Desire
This piece is a lament. In 2004 I got engaged to an Italian woman, Desire (pronounced like the verb/noun). I surrendered my place in South Central Los Angeles to move to Rome and live with her and her two boys in a 600 year-old apartment overlooking the Pantheon.
Desire was of a prominent family, living in a world filled with social rules defined by Rome’s thousands of years of tradition and custom. I come from Russia, raised in America. The thrill of spontaneous sex, unworried freeness, and passion of our affair soon gave way and illuminated the cultural differences between us. Our engagement slowly collapsed. I found myself in a foreign country feeling bereft and futile. And heartbroken. You know this strange condition? You wake up at night, open your eyes on the darkness, and suddenly you feel you’re lost, and you start groping around as fast as you can, looking for something familiar and solid, the wall, the lamp, chair. I roamed the city streets of the Seven Hills.
I was reading Jacques Lacan at the time, a French psychoanalyst who died in 1981. His psychoanalytical theory was an expansion on Freud and the linguist Saussure, explaining that ‘desire’ necessarily lacks something, i.e. it is a ‘desire’ of lack. Lacan’s notion of ‘desire’ is, at its heart, a ‘desire’ for wholeness—a “hole in the self” that the subject attempts to close through an endless, metonymic chain of
supplements: the perfect car, the perfect boyfriend, a tenure track job, etc. But as soon as one’s supplement is acquired, desire moves onto something else. ‘Desire’ is a (representational) itch that can never truly be scratched.

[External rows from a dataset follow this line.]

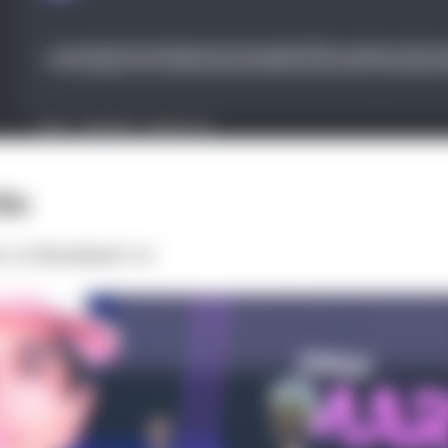
in
:
3rd
Finished:
3rd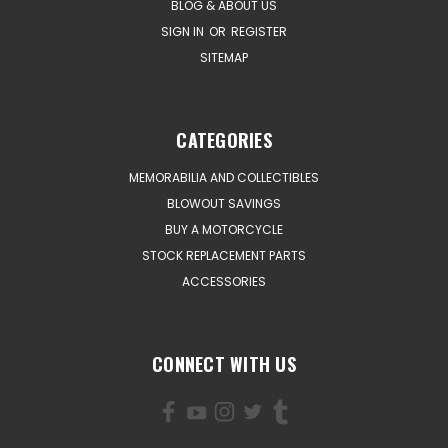
BLOG & ABOUT US
SIGN IN
OR
REGISTER
SITEMAP
CATEGORIES
MEMORABILIA AND COLLECTIBLES
BLOWOUT SAVINGS
BUY A MOTORCYCLE
STOCK REPLACEMENT PARTS
ACCESSORIES
CONNECT WITH US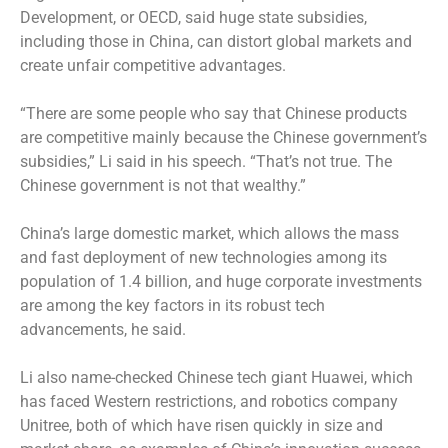
Development, or OECD, said huge state subsidies,
including those in China, can distort global markets and
create unfair competitive advantages.
“There are some people who say that Chinese products
are competitive mainly because the Chinese government’s
subsidies,” Li said in his speech. “That’s not true. The
Chinese government is not that wealthy.”
China’s large domestic market, which allows the mass
and fast deployment of new technologies among its
population of 1.4 billion, and huge corporate investments
are among the key factors in its robust tech
advancements, he said.
Li also name-checked Chinese tech giant Huawei, which
has faced Western restrictions, and robotics company
Unitree, both of which have risen quickly in size and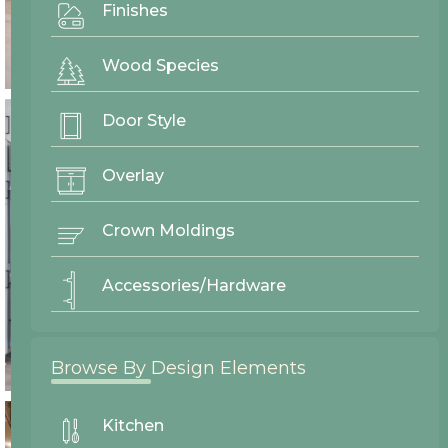
Finishes
Wood Species
Door Style
Overlay
Crown Moldings
Accessories/Hardware
Browse By Design Elements
Kitchen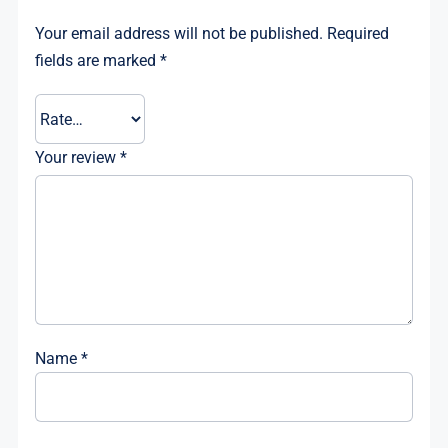
Your email address will not be published.
Required
fields are marked
*
Your review
*
Name
*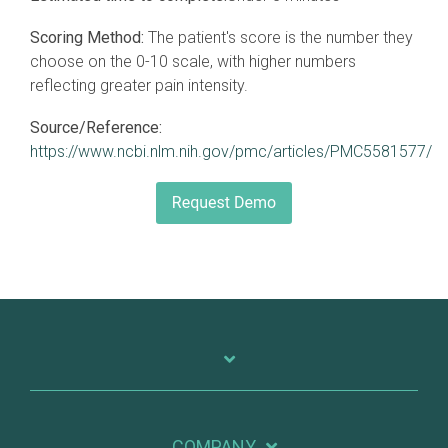
Scoring Method:
The patient's score is the number they
choose on the 0-10 scale, with higher numbers
reflecting greater pain intensity.
Source/Reference:
https://www.ncbi.nlm.nih.gov/pmc/articles/PMC5581577/
COMPANY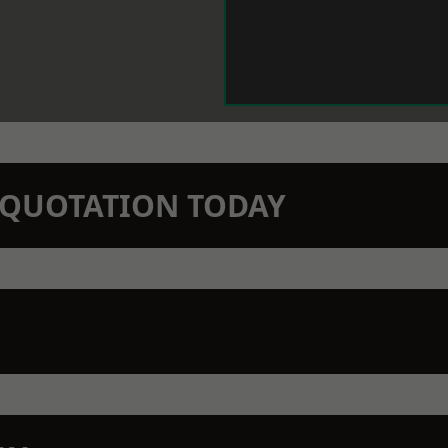
N QUOTATION TODAY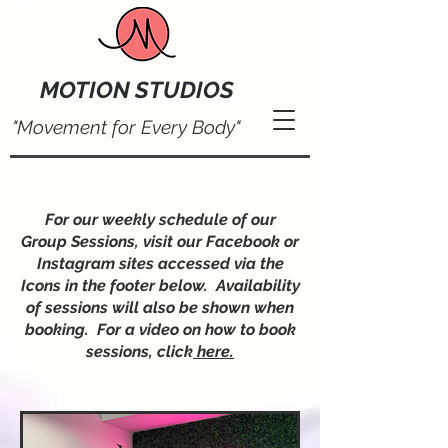
MOTION STUDIOS
"Movement for Every Body"
For our weekly schedule of our
Group Sessions, visit our Facebook or
Instagram sites accessed via the
Icons in the footer below. Availability
of sessions will also be shown when
booking. For a video on how to book
sessions, click
here.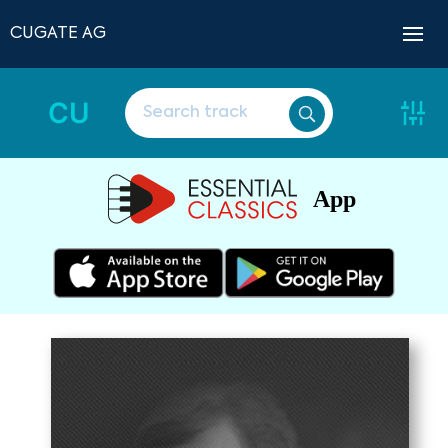
CUGATE AG
CU
App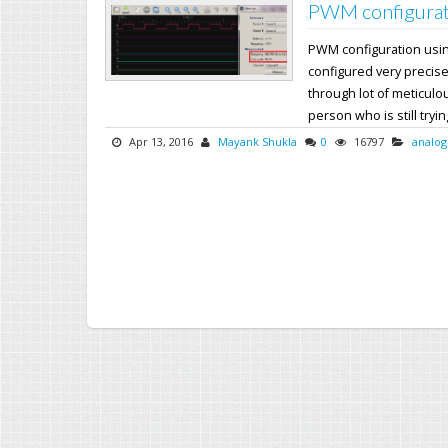
PWM configurat
PWM configuration usi
configured very precise
through lot of meticul
person who is still trying
Apr 13, 2016
Mayank Shukla
0
16797
analog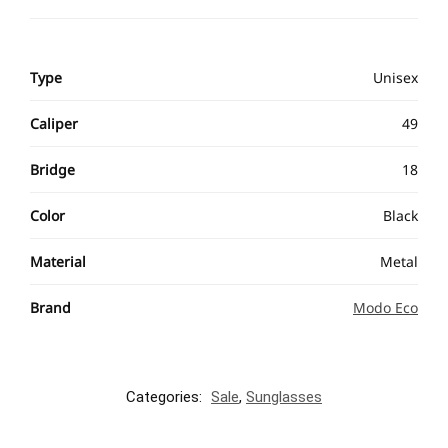
Type
Unisex
Caliper
49
Bridge
18
Color
Black
Material
Metal
Brand
Modo Eco
Categories:
Sale
,
Sunglasses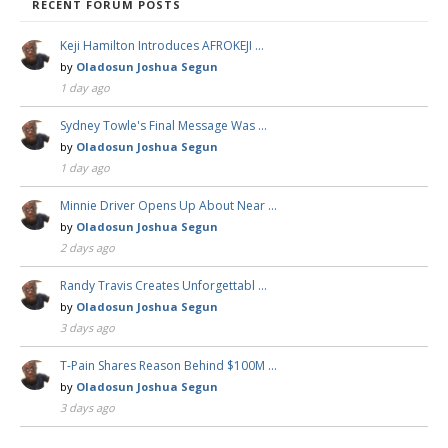
RECENT FORUM POSTS
Keji Hamilton Introduces AFROKEJI …
by
Oladosun Joshua Segun
1 day ago
Sydney Towle's Final Message Was …
by
Oladosun Joshua Segun
1 day ago
Minnie Driver Opens Up About Near …
by
Oladosun Joshua Segun
2 days ago
Randy Travis Creates Unforgettabl …
by
Oladosun Joshua Segun
3 days ago
T-Pain Shares Reason Behind $100M …
by
Oladosun Joshua Segun
3 days ago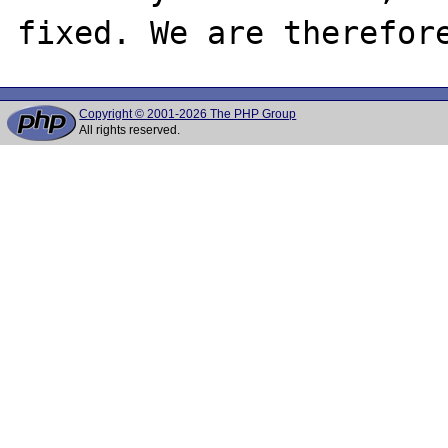
Copyright © 2001-2026 The PHP Group
All rights reserved.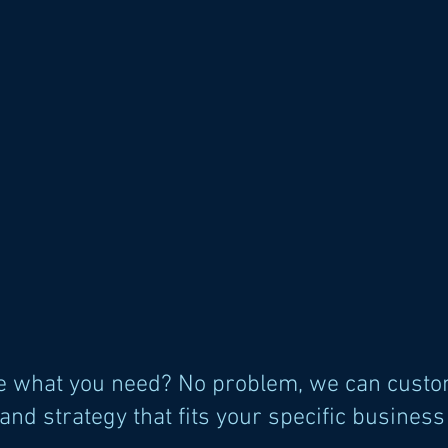
te what you need? No problem, we can custo
and strategy that fits your specific busines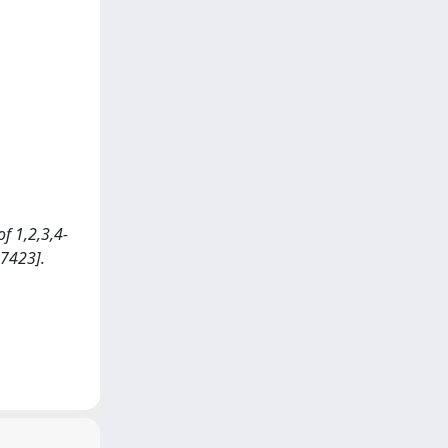
of 1,2,3,4-
17423].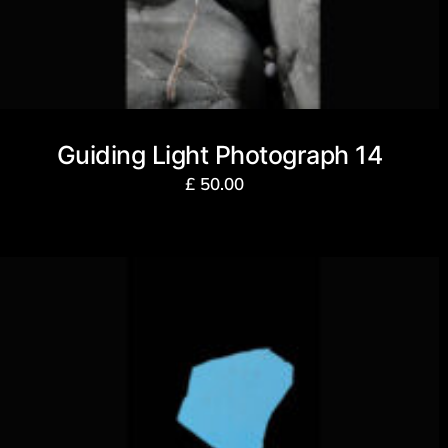
Guiding Light Photograph 14
£
50.00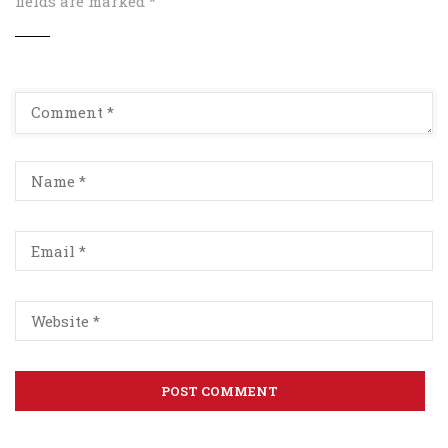
fields are marked
*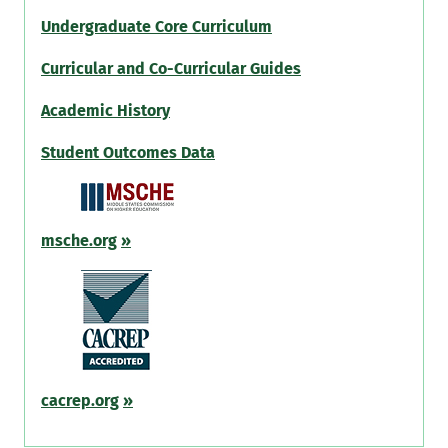
Undergraduate Core Curriculum
Curricular and Co-Curricular Guides
Academic History
Student Outcomes Data
msche.org
»
cacrep.org
»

I began shooting the facades of the city streets with a 35mm camera, twisting and angling the camera to re-urbanize Rome and depict the hole it bore inside me. I used the city as a large-scale glance of a sky—a hole—contoured by the walls of an ancient city, an obsession, a medieval puzzle, a daydream, a delusion, a search for belonging, nostalgia, a projection of hope for something otherworldly. I shot 6 rolls of film (36 exposures per roll). Between each photograph are 1-5 kilometers, and for each image I had to wait for the right time of day to get the necessary exposure. Each roll was employed with no editing, in true succession, so they were all memorized. No Photoshop. The piece took 3 months to complete, after which I moved back to Los Angeles.